Liquidating insolvent banks
The new government regulation on the process and procedures for liquidating insolvent banks should not make the general public inordinately worried about the safety of their savings deposits. The new ruling, as stipulated in Government Regulation No.68/1996, is designed both to minimize the risks of having to close down a bank and, in case of a bank failure, to better protect the interests of depositors.
Commercial banks, because of their fiduciary responsibility, are different in many substantial aspects from other business entities. Banks therefore are governed by a special law (Banking Law No. 7/1992), while most other companies are subject to the Company Law. The impact of a failed bank is much more extensively devastating than the bankruptcy of, say, an industrial company. Because banks are involved in multiple transactions with individual and corporate clients. A bank failure also causes systemic risks, with a chain of impacts similar to that of the domino theory.
The regulation on bank liquidation should be seen in light of the special characteristics of the financial institution. The ruling, designed to implement Article 37 of the Banking Law of 1992, governs the responsibilities of the management, supervisors and owners of banks in case of failure and the rights of depositors, creditors and other rightful claimants to the assets of a liquidated bank.
The new ruling provides better protection to depositors, because they are now treated as preferred creditors. That means depositors will enjoy high priority in the distribution of assets, in the event of the dissolution of a bank. Depositors' rights of claim are preceded only by payments to employees, taxes, operating costs, and court and auction fees. The better protection should be good news, especially to small depositors, because Indonesia has yet to establish a deposit insurance scheme like those already well-developed in many other countries. According to the central bank, a deposit insurance scheme is being prepared in cooperation with several other related institutions. But such a scheme will not likely materialize in the near future, because most banks are still in the process of internal consolidation. Moreover, the quality of banks is so widely varying that it would be extremely difficult, complex and sometimes, even delicate to determine the premium rate for the would-be participating banks.

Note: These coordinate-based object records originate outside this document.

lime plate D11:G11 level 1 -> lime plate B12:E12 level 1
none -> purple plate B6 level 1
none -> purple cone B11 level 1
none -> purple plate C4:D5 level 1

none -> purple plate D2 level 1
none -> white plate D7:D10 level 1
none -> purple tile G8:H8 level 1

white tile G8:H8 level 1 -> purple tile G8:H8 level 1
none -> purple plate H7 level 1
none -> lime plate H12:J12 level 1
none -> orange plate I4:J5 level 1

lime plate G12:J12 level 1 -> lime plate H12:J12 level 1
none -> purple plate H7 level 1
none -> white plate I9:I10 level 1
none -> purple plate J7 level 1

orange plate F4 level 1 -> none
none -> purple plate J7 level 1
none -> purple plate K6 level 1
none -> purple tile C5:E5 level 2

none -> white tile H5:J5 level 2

More encouraging, though, is that the regulation not only stipulates "fire extinguishing" measures, but also clear-cut provisions aimed at preventing bank failures. The ruling states the stages of safety measures that the central bank has to take before it recommends to the finance minister to revoke the banking licenses. They include merger, new management and new owners.
Experiences have shown that most bank failures were caused not by incompetent bankers, but by executives, credit officers or owners with a criminal mentality. The regulation conveys strong warnings and stipulates heavy punishment for delinquent bankers.
It states that bank directors, supervisors and shareholders who are found responsible for leading their bank into bankruptcy are liable up to 15 years imprisonment and fines of up to Rp 10 billion (US$4.2 million), in line with the provisions of the Banking Law of 1992. In addition to these penalties, they are also held fully responsible to settle the debts of the liquidated bank. That means their personal assets can also be confiscated whenever the assets of the liquidated bank are not sufficient to settle all its debts.
Given the strong preventive measures stipulated in the new regulation and the Banking Law of 1992, and in view of the much improved bank supervision mechanism installed by the central bank after the failure of Bank Summa in 1992, we foresee a very remote possibility of another bank liquidation within the foreseeable future.